Exploring Embedding Priors in Prompt-Tuning for Improved Interpretability and Control
This work addresses the problem of embedding collapse in prompt-tuning for researchers, offering insights into interpretability and control, but it is incremental as it builds on existing prompt-tuning methods without introducing a new paradigm.
The study investigated how embedding priors influence prompt-tuning performance and found that priors strongly affect tuned embedding positions, with models capable of using embeddings from different activation space regions, including new ones, while noting distinct activation clusters for distant tasks but similar clusters for related NLP tasks.

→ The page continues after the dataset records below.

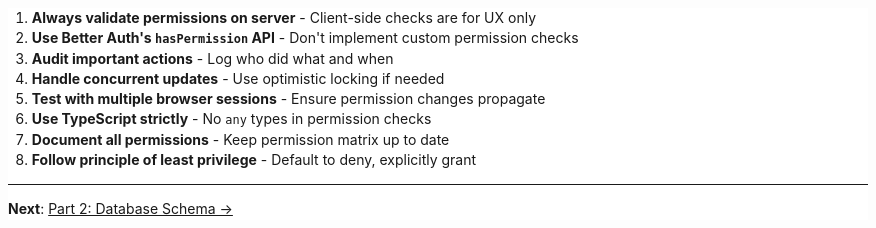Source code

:1. **Always validate permissions on server** - Client-side checks are for UX only
2. **Use Better Auth's `hasPermission` API** - Don't implement custom permission checks
3. **Audit important actions** - Log who did what and when
4. **Handle concurrent updates** - Use optimistic locking if needed
5. **Test with multiple browser sessions** - Ensure permission changes propagate
6. **Use TypeScript strictly** - No `any` types in permission checks
7. **Document all permissions** - Keep permission matrix up to date
8. **Follow principle of least privilege** - Default to deny, explicitly grant

---

**Next**: [Part 2: Database Schema →](./02-database-schema.md)

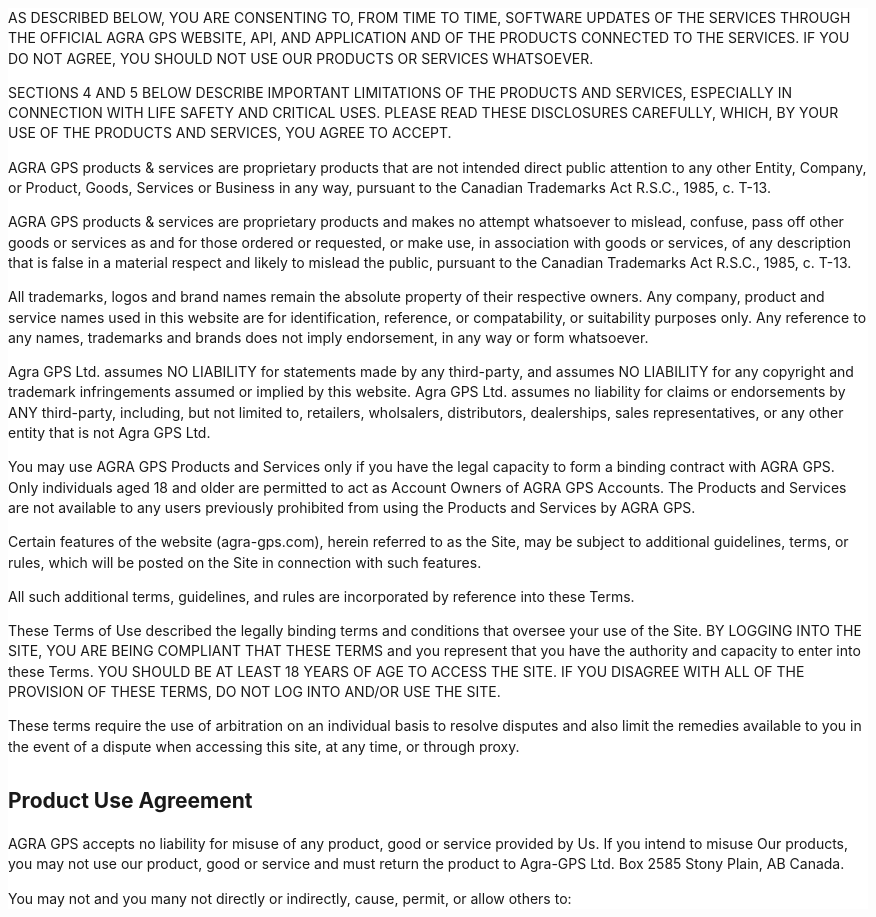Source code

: AS DESCRIBED BELOW, YOU ARE CONSENTING TO, FROM TIME TO TIME, SOFTWARE UPDATES OF THE SERVICES THROUGH THE OFFICIAL AGRA GPS WEBSITE, API, AND APPLICATION AND OF THE PRODUCTS CONNECTED TO THE SERVICES. IF YOU DO NOT AGREE, YOU SHOULD NOT USE OUR PRODUCTS OR SERVICES WHATSOEVER.

SECTIONS 4 AND 5 BELOW DESCRIBE IMPORTANT LIMITATIONS OF THE PRODUCTS AND SERVICES, ESPECIALLY IN CONNECTION WITH LIFE SAFETY AND CRITICAL USES. PLEASE READ THESE DISCLOSURES CAREFULLY, WHICH, BY YOUR USE OF THE PRODUCTS AND SERVICES, YOU AGREE TO ACCEPT.

AGRA GPS products & services are proprietary products that are not intended direct public attention to any other Entity, Company, or Product, Goods, Services or Business in any way, pursuant to the Canadian Trademarks Act R.S.C., 1985, c. T-13.

AGRA GPS products & services are proprietary products and makes no attempt whatsoever to mislead, confuse, pass off other goods or services as and for those ordered or requested, or make use, in association with goods or services, of any description that is false in a material respect and likely to mislead the public, pursuant to the Canadian Trademarks Act R.S.C., 1985, c. T-13.

All trademarks, logos and brand names remain the absolute property of their respective owners. Any company, product and service names used in this website are for identification, reference, or compatability, or suitability purposes only. Any reference to any names, trademarks and brands does not imply endorsement, in any way or form whatsoever.

Agra GPS Ltd. assumes NO LIABILITY for statements made by any third-party, and assumes NO LIABILITY for any copyright and trademark infringements assumed or implied by this website. Agra GPS Ltd. assumes no liability for claims or endorsements by ANY third-party, including, but not limited to, retailers, wholsalers, distributors, dealerships, sales representatives, or any other entity that is not Agra GPS Ltd.

You may use AGRA GPS Products and Services only if you have the legal capacity to form a binding contract with AGRA GPS. Only individuals aged 18 and older are permitted to act as Account Owners of AGRA GPS Accounts. The Products and Services are not available to any users previously prohibited from using the Products and Services by AGRA GPS.

Certain features of the website (agra-gps.com), herein referred to as the Site, may be subject to additional guidelines, terms, or rules, which will be posted on the Site in connection with such features.

All such additional terms, guidelines, and rules are incorporated by reference into these Terms.

These Terms of Use described the legally binding terms and conditions that oversee your use of the Site. BY LOGGING INTO THE SITE, YOU ARE BEING COMPLIANT THAT THESE TERMS and you represent that you have the authority and capacity to enter into these Terms. YOU SHOULD BE AT LEAST 18 YEARS OF AGE TO ACCESS THE SITE. IF YOU DISAGREE WITH ALL OF THE PROVISION OF THESE TERMS, DO NOT LOG INTO AND/OR USE THE SITE.

These terms require the use of arbitration on an individual basis to resolve disputes and also limit the remedies available to you in the event of a dispute when accessing this site, at any time, or through proxy.

Product Use Agreement
---------------------

AGRA GPS accepts no liability for misuse of any product, good or service provided by Us. If you intend to misuse Our products, you may not use our product, good or service and must return the product to Agra-GPS Ltd. Box 2585 Stony Plain, AB Canada.

You may not and you many not directly or indirectly, cause, permit, or allow others to:
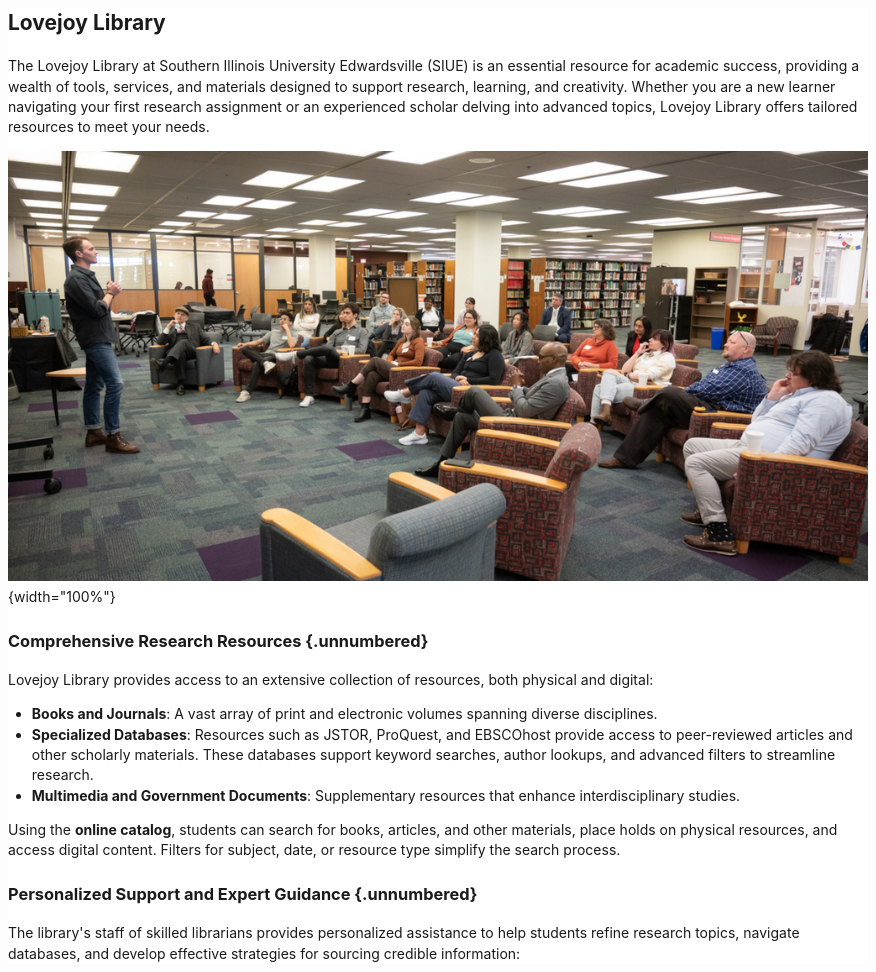 ## Lovejoy Library

The Lovejoy Library at Southern Illinois University Edwardsville (SIUE) is an essential resource for academic success, providing a wealth of tools, services, and materials designed to support research, learning, and creativity. Whether you are a new learner navigating your first research assignment or an experienced scholar delving into advanced topics, Lovejoy Library offers tailored resources to meet your needs.

![Interior shot of Lovejoy Library.](images/lovejoy.png){width="100%"}

### Comprehensive Research Resources {.unnumbered}

Lovejoy Library provides access to an extensive collection of resources, both physical and digital:

-   **Books and Journals**: A vast array of print and electronic volumes spanning diverse disciplines.
-   **Specialized Databases**: Resources such as JSTOR, ProQuest, and EBSCOhost provide access to peer-reviewed articles and other scholarly materials. These databases support keyword searches, author lookups, and advanced filters to streamline research.
-   **Multimedia and Government Documents**: Supplementary resources that enhance interdisciplinary studies.

Using the **online catalog**, students can search for books, articles, and other materials, place holds on physical resources, and access digital content. Filters for subject, date, or resource type simplify the search process.

### Personalized Support and Expert Guidance {.unnumbered}

The library's staff of skilled librarians provides personalized assistance to help students refine research topics, navigate databases, and develop effective strategies for sourcing credible information:
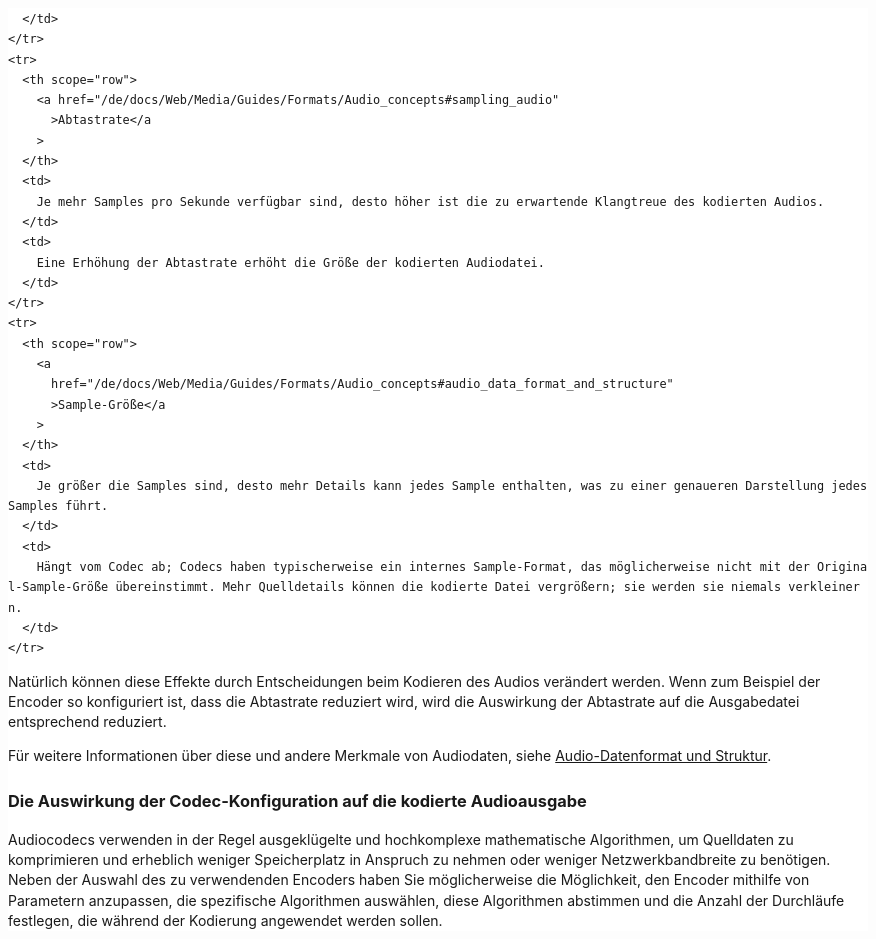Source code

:       </td>
    </tr>
    <tr>
      <th scope="row">
        <a href="/de/docs/Web/Media/Guides/Formats/Audio_concepts#sampling_audio"
          >Abtastrate</a
        >
      </th>
      <td>
        Je mehr Samples pro Sekunde verfügbar sind, desto höher ist die zu erwartende Klangtreue des kodierten Audios.
      </td>
      <td>
        Eine Erhöhung der Abtastrate erhöht die Größe der kodierten Audiodatei.
      </td>
    </tr>
    <tr>
      <th scope="row">
        <a
          href="/de/docs/Web/Media/Guides/Formats/Audio_concepts#audio_data_format_and_structure"
          >Sample-Größe</a
        >
      </th>
      <td>
        Je größer die Samples sind, desto mehr Details kann jedes Sample enthalten, was zu einer genaueren Darstellung jedes Samples führt.
      </td>
      <td>
        Hängt vom Codec ab; Codecs haben typischerweise ein internes Sample-Format, das möglicherweise nicht mit der Original-Sample-Größe übereinstimmt. Mehr Quelldetails können die kodierte Datei vergrößern; sie werden sie niemals verkleinern.
      </td>
    </tr>
  </tbody>
</table>

Natürlich können diese Effekte durch Entscheidungen beim Kodieren des Audios verändert werden. Wenn zum Beispiel der Encoder so konfiguriert ist, dass die Abtastrate reduziert wird, wird die Auswirkung der Abtastrate auf die Ausgabedatei entsprechend reduziert.

Für weitere Informationen über diese und andere Merkmale von Audiodaten, siehe [Audio-Datenformat und Struktur](/de/docs/Web/Media/Guides/Formats/Audio_concepts#audio_data_format_and_structure).

### Die Auswirkung der Codec-Konfiguration auf die kodierte Audioausgabe

Audiocodecs verwenden in der Regel ausgeklügelte und hochkomplexe mathematische Algorithmen, um Quelldaten zu komprimieren und erheblich weniger Speicherplatz in Anspruch zu nehmen oder weniger Netzwerkbandbreite zu benötigen. Neben der Auswahl des zu verwendenden Encoders haben Sie möglicherweise die Möglichkeit, den Encoder mithilfe von Parametern anzupassen, die spezifische Algorithmen auswählen, diese Algorithmen abstimmen und die Anzahl der Durchläufe festlegen, die während der Kodierung angewendet werden sollen.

Prompt-Tuning is an efficient method for adapting pre-trained language models to new tasks with minimal computational overhead by modifying prompt embeddings. In this work, we investigate how crucial the phenomenon of embedding collapse, frequently observed in Prompt-Tuning, is for the final performance of the model. To address this question, we designed embedding priors and compared them with posteriors of the converged Soft and Deep Prompt-Tuning methods. Our findings suggest that priors strongly affect the position of the tuned embeddings, and models can effectively work with embeddings from different parts of activation spaces, including completely new regions. As the final Prompt-Tuning capabilities are limited, we hypothesize that controllable Prompt-Tuning posteriors may serve as a good starting point for tasks such as chain-of-thought (COT) distillation. Our experiments also show that generated trajectories are not localized in the activation space of the models. However, there are distinct clusters of activations for distant tasks (e.g., NLP and arithmetic), while activations between NLP tasks (e.g., Question-Answering and MLM) lie in the same cluster. These observations raise questions about the importance of a single activation cluster for the generalization abilities of large language models.